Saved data
§ §
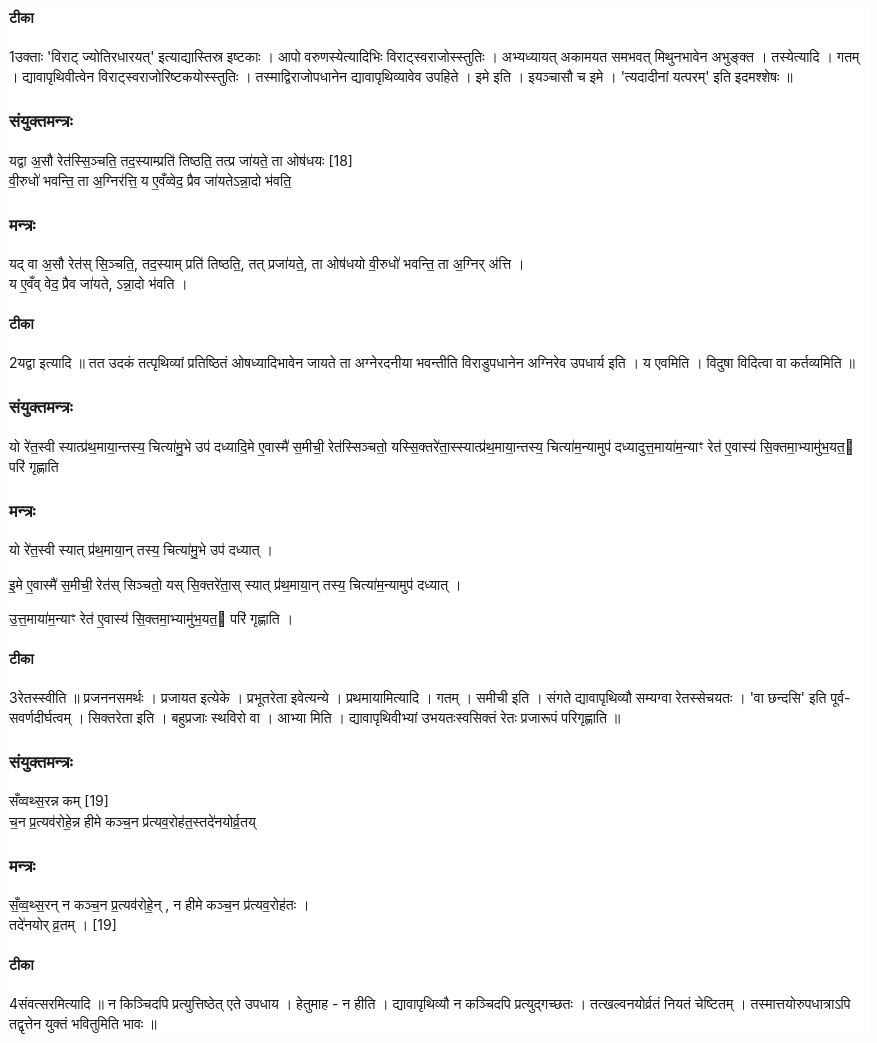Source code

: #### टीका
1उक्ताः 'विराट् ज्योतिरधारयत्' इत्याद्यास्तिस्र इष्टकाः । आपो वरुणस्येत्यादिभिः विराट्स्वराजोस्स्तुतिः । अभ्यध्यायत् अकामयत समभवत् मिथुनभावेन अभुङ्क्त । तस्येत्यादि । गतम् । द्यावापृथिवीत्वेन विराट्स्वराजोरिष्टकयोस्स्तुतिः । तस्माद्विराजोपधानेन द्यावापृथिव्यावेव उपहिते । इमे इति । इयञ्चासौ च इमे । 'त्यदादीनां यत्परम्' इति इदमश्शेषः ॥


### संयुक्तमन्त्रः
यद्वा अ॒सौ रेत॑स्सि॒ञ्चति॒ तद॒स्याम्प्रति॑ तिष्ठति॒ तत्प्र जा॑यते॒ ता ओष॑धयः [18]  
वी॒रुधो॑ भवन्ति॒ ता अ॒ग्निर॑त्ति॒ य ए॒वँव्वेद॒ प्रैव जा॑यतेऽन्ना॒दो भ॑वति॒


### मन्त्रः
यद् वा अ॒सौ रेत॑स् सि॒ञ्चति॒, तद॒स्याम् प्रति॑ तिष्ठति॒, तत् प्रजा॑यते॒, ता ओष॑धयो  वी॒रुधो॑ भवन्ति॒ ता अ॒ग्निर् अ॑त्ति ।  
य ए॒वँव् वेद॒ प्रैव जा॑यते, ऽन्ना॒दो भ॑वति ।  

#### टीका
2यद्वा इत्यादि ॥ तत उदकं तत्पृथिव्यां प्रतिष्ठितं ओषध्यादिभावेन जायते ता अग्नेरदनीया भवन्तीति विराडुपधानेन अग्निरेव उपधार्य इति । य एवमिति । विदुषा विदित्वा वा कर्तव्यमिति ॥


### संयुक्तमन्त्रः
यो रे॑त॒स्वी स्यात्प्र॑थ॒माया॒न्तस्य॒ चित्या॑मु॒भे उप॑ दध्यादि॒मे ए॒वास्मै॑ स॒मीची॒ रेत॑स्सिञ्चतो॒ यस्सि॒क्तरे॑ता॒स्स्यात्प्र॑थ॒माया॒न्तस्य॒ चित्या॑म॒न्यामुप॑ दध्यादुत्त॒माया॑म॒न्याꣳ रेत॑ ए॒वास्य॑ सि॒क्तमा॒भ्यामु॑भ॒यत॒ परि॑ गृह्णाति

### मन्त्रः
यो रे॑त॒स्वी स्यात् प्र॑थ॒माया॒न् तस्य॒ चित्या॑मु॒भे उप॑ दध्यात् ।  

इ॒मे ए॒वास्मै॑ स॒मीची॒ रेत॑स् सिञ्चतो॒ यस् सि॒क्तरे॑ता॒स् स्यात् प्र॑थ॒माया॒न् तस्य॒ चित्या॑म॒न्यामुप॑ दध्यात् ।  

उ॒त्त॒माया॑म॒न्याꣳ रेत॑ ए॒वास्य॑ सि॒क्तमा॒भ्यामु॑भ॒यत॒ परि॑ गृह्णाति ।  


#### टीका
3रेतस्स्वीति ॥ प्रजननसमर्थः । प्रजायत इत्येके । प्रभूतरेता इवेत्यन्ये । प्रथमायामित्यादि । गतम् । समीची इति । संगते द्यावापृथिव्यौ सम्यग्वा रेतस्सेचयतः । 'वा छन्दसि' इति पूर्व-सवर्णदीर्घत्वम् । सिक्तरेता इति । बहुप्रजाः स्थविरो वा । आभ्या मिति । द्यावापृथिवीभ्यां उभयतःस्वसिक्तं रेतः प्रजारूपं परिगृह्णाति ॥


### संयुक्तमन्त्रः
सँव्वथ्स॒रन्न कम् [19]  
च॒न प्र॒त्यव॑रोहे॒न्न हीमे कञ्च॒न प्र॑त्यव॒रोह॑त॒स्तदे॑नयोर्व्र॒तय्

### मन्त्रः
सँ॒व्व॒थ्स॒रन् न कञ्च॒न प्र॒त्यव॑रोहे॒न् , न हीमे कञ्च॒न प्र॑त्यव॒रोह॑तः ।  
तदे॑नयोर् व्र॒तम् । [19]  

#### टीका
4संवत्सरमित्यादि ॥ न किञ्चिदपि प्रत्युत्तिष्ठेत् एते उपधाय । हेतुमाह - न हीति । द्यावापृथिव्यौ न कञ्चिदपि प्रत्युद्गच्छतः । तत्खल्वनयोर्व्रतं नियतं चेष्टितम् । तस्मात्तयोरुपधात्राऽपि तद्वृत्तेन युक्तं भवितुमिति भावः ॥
§ §
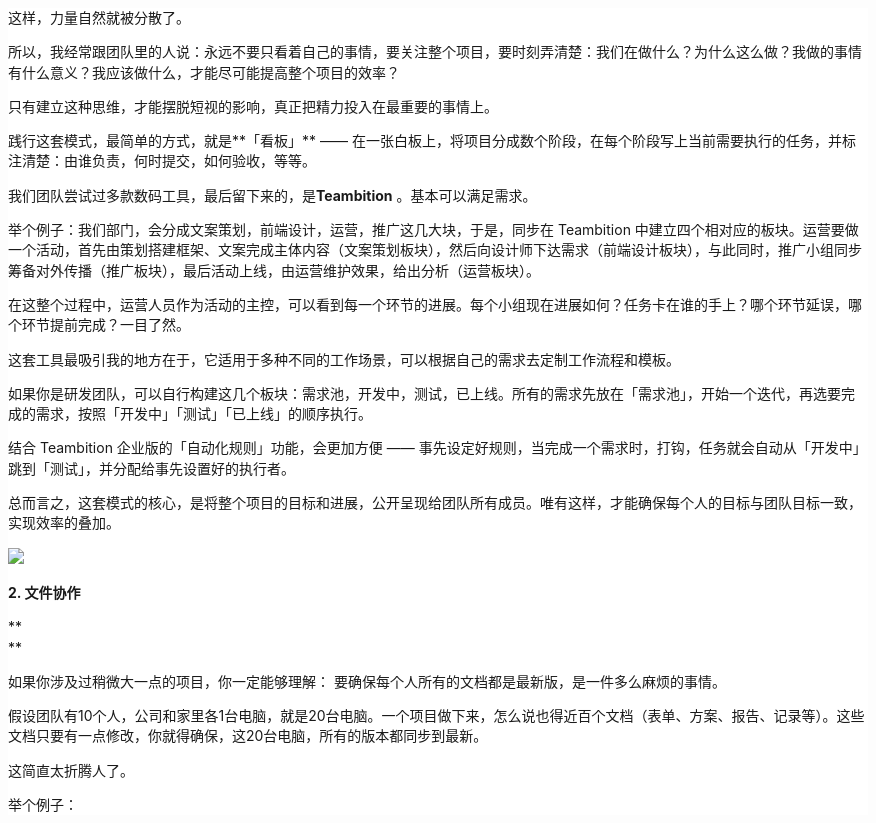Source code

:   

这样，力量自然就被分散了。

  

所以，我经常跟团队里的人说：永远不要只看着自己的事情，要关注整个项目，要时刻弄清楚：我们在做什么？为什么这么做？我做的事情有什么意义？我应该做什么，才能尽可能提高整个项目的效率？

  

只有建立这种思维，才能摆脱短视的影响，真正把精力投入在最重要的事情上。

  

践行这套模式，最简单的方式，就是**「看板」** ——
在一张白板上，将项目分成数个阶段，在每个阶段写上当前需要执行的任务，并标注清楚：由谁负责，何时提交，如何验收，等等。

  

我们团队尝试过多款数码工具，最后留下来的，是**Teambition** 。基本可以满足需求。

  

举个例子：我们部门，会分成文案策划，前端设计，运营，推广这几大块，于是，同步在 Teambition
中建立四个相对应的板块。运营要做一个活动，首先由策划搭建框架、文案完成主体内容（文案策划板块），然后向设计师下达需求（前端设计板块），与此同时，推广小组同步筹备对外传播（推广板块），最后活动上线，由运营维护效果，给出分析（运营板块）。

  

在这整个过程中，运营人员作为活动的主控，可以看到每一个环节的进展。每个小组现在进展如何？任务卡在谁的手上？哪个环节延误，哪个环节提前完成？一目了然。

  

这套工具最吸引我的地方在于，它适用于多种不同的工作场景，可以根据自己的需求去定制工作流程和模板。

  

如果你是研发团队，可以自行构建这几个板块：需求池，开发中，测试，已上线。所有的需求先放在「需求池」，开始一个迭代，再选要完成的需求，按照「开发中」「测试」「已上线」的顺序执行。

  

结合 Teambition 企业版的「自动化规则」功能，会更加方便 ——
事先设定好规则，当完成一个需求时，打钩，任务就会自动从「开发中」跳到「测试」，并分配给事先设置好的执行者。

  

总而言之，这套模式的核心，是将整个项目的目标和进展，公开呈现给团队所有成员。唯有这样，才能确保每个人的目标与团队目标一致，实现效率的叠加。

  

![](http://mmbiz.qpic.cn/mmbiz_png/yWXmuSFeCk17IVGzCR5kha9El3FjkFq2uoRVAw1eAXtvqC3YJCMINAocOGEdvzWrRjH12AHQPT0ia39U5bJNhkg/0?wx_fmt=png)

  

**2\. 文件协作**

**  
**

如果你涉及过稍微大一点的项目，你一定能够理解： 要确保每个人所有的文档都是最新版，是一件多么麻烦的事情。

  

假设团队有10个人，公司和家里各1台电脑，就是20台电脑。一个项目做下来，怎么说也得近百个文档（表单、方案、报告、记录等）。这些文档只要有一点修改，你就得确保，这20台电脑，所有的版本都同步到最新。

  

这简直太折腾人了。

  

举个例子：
§ §
_WHAT YOU ARE ASKED TO DO_
Can you reproduce, character for character, the lines in the rows above, starting at the line that contains "所以，我经常跟团队里的人说：" and ending at the line that contains "这套工具最吸引我的地方在于，", with both of those lines included?

_PROBLEM SOLUTION_
所以，我经常跟团队里的人说：永远不要只看着自己的事情，要关注整个项目，要时刻弄清楚：我们在做什么？为什么这么做？我做的事情有什么意义？我应该做什么，才能尽可能提高整个项目的效率？

  

只有建立这种思维，才能摆脱短视的影响，真正把精力投入在最重要的事情上。

  

践行这套模式，最简单的方式，就是**「看板」** ——
在一张白板上，将项目分成数个阶段，在每个阶段写上当前需要执行的任务，并标注清楚：由谁负责，何时提交，如何验收，等等。

  

我们团队尝试过多款数码工具，最后留下来的，是**Teambition** 。基本可以满足需求。

  

举个例子：我们部门，会分成文案策划，前端设计，运营，推广这几大块，于是，同步在 Teambition
中建立四个相对应的板块。运营要做一个活动，首先由策划搭建框架、文案完成主体内容（文案策划板块），然后向设计师下达需求（前端设计板块），与此同时，推广小组同步筹备对外传播（推广板块），最后活动上线，由运营维护效果，给出分析（运营板块）。

  

在这整个过程中，运营人员作为活动的主控，可以看到每一个环节的进展。每个小组现在进展如何？任务卡在谁的手上？哪个环节延误，哪个环节提前完成？一目了然。

  

这套工具最吸引我的地方在于，它适用于多种不同的工作场景，可以根据自己的需求去定制工作流程和模板。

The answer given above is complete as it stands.